E la transizione ecologica - di cui abbiamo parlato anche al Festival dell'economia di Trento con il ministro Cingolani, con la professoressa Bosetti, con manager come De Alessandri e Ghiselli e col sindaco di Trento Ianeselli - è la grande scommessa di questo tempo. Per cambiare il mondo, come ha ricordato proprio il ministro, si investiranno qualcosa come 40 milioni al giorno. Per farlo, però, è necessario essere all'altezza della situazione.

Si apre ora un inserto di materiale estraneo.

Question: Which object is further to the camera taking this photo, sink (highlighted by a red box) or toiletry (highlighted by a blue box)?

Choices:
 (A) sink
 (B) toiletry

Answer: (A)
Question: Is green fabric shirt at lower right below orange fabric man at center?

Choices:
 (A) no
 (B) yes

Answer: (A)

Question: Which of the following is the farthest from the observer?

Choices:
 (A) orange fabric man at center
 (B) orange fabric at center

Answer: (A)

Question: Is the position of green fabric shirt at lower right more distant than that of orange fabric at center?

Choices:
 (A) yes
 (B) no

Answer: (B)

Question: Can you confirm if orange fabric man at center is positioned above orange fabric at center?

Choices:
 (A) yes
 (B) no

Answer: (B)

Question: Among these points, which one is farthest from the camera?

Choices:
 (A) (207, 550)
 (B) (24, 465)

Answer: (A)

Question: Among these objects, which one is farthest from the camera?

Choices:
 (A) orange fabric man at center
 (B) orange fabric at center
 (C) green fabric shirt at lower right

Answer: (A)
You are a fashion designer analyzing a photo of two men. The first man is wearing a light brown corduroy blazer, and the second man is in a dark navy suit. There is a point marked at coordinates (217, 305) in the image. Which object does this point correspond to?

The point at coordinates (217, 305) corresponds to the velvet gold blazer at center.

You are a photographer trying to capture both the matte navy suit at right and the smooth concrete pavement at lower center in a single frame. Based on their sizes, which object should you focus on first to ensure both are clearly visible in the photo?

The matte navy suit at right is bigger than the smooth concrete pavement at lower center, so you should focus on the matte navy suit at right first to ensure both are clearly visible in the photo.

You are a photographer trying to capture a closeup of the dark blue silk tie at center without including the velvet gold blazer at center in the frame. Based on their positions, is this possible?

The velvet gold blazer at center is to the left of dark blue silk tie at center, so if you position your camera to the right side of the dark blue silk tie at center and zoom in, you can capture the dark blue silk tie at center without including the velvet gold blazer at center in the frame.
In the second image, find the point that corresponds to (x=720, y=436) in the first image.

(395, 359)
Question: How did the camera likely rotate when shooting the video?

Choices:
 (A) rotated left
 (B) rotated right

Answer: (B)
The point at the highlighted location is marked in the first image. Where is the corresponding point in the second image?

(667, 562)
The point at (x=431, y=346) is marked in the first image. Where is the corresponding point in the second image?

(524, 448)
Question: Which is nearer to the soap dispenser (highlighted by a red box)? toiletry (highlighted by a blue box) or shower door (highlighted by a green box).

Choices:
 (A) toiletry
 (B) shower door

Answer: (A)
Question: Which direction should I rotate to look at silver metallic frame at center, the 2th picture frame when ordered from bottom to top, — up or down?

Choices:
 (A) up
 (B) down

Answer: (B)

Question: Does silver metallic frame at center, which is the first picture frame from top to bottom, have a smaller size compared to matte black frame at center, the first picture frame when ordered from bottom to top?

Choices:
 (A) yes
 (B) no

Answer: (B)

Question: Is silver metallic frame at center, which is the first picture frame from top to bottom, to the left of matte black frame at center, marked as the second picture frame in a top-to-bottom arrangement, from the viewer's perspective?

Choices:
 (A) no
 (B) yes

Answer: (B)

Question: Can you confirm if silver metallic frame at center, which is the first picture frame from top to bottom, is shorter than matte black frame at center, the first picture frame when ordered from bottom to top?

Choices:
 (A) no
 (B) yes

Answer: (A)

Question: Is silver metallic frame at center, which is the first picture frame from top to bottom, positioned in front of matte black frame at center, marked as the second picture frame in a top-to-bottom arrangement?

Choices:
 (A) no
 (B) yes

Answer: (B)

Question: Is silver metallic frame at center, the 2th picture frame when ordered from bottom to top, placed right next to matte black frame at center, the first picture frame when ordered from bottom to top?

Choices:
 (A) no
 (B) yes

Vale per il nostro Paese, per l'Europa, per il nostro territorio, per le nostre città. Vale per le generazioni che stanno crescendo con nuove consapevolezze. Nuovi e tutt'altro che tradizionali, per ragazze e ragazzi, molti lavori. E nuove anche le opportunità in un mondo che s'è messo improvvisamente a correre, finalmente consapevole d'essere un malato potenzialmente terminale. La transizione non è però una bacchetta magica da brandire: i progetti partono ora e in parte sono partiti da tempo, ma il traguardo è fissato nel 2050. Servirà dunque una nuova mentalità, serviranno nuove energie, serviranno idee capaci di farsi ponte fra una vecchia idea di impresa e di economia e una nuova idea di sviluppo.

Non basta parlare di sostenibilità, per intenderci: serve infatti ben altro. Interessante l'immagine usata dal ministro per far capire il senso del periodo che ci apprestiamo a vivere: prima raccogliamo i frutti che sono a terra (in termini di energia, di costruzioni, di un passato importante che non si può certo buttare via in un minuto) e poi dedichiamoci ai nuovi rami e ai nuovi frutti (in parte tutti da costruire e da inventare, accettando anche l'idea che si possano fare degli errori, a patto che si vada tutti in un'unica direzione). La transizione ecologica avrà però un senso non solo se sarà anche economica, ma soprattutto se sarà sociale. Convertire una produzione può persino essere semplice.

Convertire donne e uomini, lavoratrici e lavoratori di oggi e di domani richiede invece una transizione fatta di formazione continua, di nuovi paradigmi, di diverse diseguaglianze (fra persone, fra Stati, fra città, fra regioni...) da abbattere, di dialoghi fra generazioni, di scuole, di università e di politiche interconnesse con ciò che si andrà a disegnare. Il che, in un Paese per diverse ragioni instabile come il nostro, nel luogo in cui la burocrazia (che non va mai confusa con regole necessarie e con controlli fondamentali) ricorda sempre più un'idra a troppe teste, non è esattamente semplicissimo. Ma non c'è un'alternativa. Del resto, come diceva Mark Twain, tra vent'anni non sarete delusi dalle cose che avete fatto ma da quelle che non avete fatto. Esplorate. Sognate. Scoprite.